____ RECORDS SHOWN
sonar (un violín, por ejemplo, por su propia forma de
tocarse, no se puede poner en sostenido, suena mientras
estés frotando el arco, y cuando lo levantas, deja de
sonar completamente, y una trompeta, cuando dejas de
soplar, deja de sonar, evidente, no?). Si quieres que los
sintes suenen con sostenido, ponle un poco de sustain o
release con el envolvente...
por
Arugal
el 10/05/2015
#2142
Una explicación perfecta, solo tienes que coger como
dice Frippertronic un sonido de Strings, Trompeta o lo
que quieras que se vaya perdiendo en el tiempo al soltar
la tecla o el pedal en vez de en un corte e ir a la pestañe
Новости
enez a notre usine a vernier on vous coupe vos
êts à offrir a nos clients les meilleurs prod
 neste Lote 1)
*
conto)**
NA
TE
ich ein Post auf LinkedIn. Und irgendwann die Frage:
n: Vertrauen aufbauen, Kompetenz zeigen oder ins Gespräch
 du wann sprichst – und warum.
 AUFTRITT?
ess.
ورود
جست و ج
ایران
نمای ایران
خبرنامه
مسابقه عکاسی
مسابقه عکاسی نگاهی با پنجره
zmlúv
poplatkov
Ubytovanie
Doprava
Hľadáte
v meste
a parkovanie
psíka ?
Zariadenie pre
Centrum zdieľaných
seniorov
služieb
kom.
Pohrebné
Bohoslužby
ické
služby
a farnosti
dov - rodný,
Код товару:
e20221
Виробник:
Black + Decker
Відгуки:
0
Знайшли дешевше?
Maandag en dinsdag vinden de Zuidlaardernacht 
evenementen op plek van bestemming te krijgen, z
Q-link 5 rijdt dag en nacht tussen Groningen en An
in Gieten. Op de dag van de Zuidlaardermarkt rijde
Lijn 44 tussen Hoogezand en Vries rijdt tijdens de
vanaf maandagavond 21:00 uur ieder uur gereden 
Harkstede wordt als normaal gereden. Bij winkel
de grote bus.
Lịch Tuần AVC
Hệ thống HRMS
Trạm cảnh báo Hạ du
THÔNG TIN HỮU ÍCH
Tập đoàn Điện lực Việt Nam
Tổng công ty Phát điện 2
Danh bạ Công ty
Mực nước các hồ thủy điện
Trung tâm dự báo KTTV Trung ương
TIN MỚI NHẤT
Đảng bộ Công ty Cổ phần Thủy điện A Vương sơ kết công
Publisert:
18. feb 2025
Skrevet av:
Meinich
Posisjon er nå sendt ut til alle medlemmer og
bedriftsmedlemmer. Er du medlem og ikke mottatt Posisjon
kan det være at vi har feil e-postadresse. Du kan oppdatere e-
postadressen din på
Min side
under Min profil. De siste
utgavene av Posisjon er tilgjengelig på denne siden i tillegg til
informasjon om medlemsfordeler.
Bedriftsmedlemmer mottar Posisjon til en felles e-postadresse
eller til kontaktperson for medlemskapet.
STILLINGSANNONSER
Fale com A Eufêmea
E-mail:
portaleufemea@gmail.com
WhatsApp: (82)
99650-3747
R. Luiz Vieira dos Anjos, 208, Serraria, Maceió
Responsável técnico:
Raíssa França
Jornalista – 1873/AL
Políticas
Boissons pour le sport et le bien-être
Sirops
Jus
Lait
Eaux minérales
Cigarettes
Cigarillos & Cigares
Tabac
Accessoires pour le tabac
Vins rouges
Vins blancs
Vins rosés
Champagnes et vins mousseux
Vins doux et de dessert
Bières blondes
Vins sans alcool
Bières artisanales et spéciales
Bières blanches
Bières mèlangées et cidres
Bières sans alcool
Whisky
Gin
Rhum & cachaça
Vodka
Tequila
________
■ PROBLEM TO WORK ON ■
Reproduce every line of the listing above verbatim, keeping the original order, spelling and punctuation.

■ ANSWER TO THIS TASK ■
sonar (un violín, por ejemplo, por su propia forma de
tocarse, no se puede poner en sostenido, suena mientras
estés frotando el arco, y cuando lo levantas, deja de
sonar completamente, y una trompeta, cuando dejas de
soplar, deja de sonar, evidente, no?). Si quieres que los
sintes suenen con sostenido, ponle un poco de sustain o
release con el envolvente...
por
Arugal
el 10/05/2015
#2142
Una explicación perfecta, solo tienes que coger como
dice Frippertronic un sonido de Strings, Trompeta o lo
que quieras que se vaya perdiendo en el tiempo al soltar
la tecla o el pedal en vez de en un corte e ir a la pestañe
Новости
enez a notre usine a vernier on vous coupe vos
êts à offrir a nos clients les meilleurs prod
 neste Lote 1)
*
conto)**
NA
TE
ich ein Post auf LinkedIn. Und irgendwann die Frage:
n: Vertrauen aufbauen, Kompetenz zeigen oder ins Gespräch
 du wann sprichst – und warum.
 AUFTRITT?
ess.
ورود
جست و ج
ایران
نمای ایران
خبرنامه
مسابقه عکاسی
مسابقه عکاسی نگاهی با پنجره
zmlúv
poplatkov
Ubytovanie
Doprava
Hľadáte
v meste
a parkovanie
psíka ?
Zariadenie pre
Centrum zdieľaných
seniorov
služieb
kom.
Pohrebné
Bohoslužby
ické
služby
a farnosti
dov - rodný,
Код товару:
e20221
Виробник:
Black + Decker
Відгуки:
0
Знайшли дешевше?
Maandag en dinsdag vinden de Zuidlaardernacht 
evenementen op plek van bestemming te krijgen, z
Q-link 5 rijdt dag en nacht tussen Groningen en An
in Gieten. Op de dag van de Zuidlaardermarkt rijde
Lijn 44 tussen Hoogezand en Vries rijdt tijdens de
vanaf maandagavond 21:00 uur ieder uur gereden 
Harkstede wordt als normaal gereden. Bij winkel
de grote bus.
Lịch Tuần AVC
Hệ thống HRMS
Trạm cảnh báo Hạ du
THÔNG TIN HỮU ÍCH
Tập đoàn Điện lực Việt Nam
Tổng công ty Phát điện 2
Danh bạ Công ty
Mực nước các hồ thủy điện
Trung tâm dự báo KTTV Trung ương
TIN MỚI NHẤT
Đảng bộ Công ty Cổ phần Thủy điện A Vương sơ kết công
Publisert:
18. feb 2025
Skrevet av:
Meinich
Posisjon er nå sendt ut til alle medlemmer og
bedriftsmedlemmer. Er du medlem og ikke mottatt Posisjon
kan det være at vi har feil e-postadresse. Du kan oppdatere e-
postadressen din på
Min side
under Min profil. De siste
utgavene av Posisjon er tilgjengelig på denne siden i tillegg til
informasjon om medlemsfordeler.
Bedriftsmedlemmer mottar Posisjon til en felles e-postadresse
eller til kontaktperson for medlemskapet.
STILLINGSANNONSER
Fale com A Eufêmea
E-mail:
portaleufemea@gmail.com
WhatsApp: (82)
99650-3747
R. Luiz Vieira dos Anjos, 208, Serraria, Maceió
Responsável técnico:
Raíssa França
Jornalista – 1873/AL
Políticas
Boissons pour le sport et le bien-être
Sirops
Jus
Lait
Eaux minérales
Cigarettes
Cigarillos & Cigares
Tabac
Accessoires pour le tabac
Vins rouges
Vins blancs
Vins rosés
Champagnes et vins mousseux
Vins doux et de dessert
Bières blondes
Vins sans alcool
Bières artisanales et spéciales
Bières blanches
Bières mèlangées et cidres
Bières sans alcool
Whisky
Gin
Rhum & cachaça
Vodka
Tequila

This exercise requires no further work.